*WHAT YOU ARE ASKED TO DO*. Please write out every line of text from these records exactly as it appears, leaving out the pictures.

[Stored data entries]

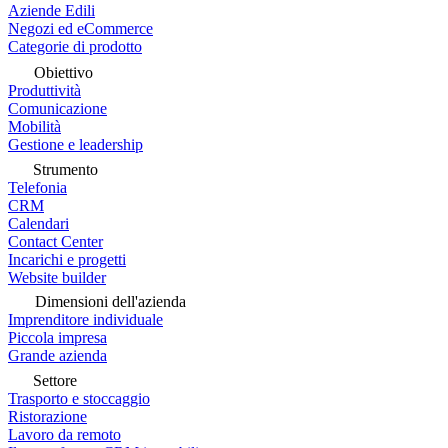
Aziende Edili
Negozi ed eCommerce
Categorie di prodotto
Obiettivo
Produttività
Comunicazione
Mobilità
Gestione e leadership
Strumento
Telefonia
CRM
Calendari
Contact Center
Incarichi e progetti
Website builder
Dimensioni dell'azienda
Imprenditore individuale
Piccola impresa
Grande azienda
Settore
Trasporto e stoccaggio
Ristorazione
Lavoro da remoto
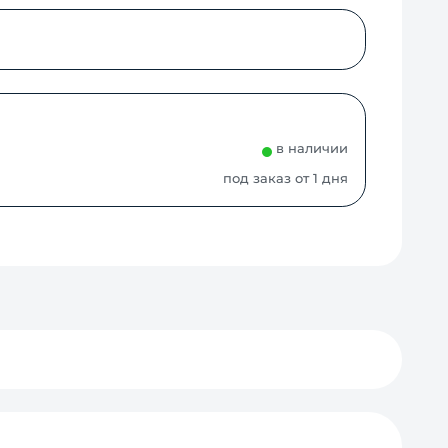
в наличии
под заказ от 1 дня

*YOUR SOLUTION*.
Aziende Edili
Negozi ed eCommerce
Categorie di prodotto
Obiettivo
Produttività
Comunicazione
Mobilità
Gestione e leadership
Strumento
Telefonia
CRM
Calendari
Contact Center
Incarichi e progetti
Website builder
Dimensioni dell'azienda
Imprenditore individuale
Piccola impresa
Grande azienda
Settore
Trasporto e stoccaggio
Ristorazione
Lavoro da remoto
в наличии
под заказ от 1 дня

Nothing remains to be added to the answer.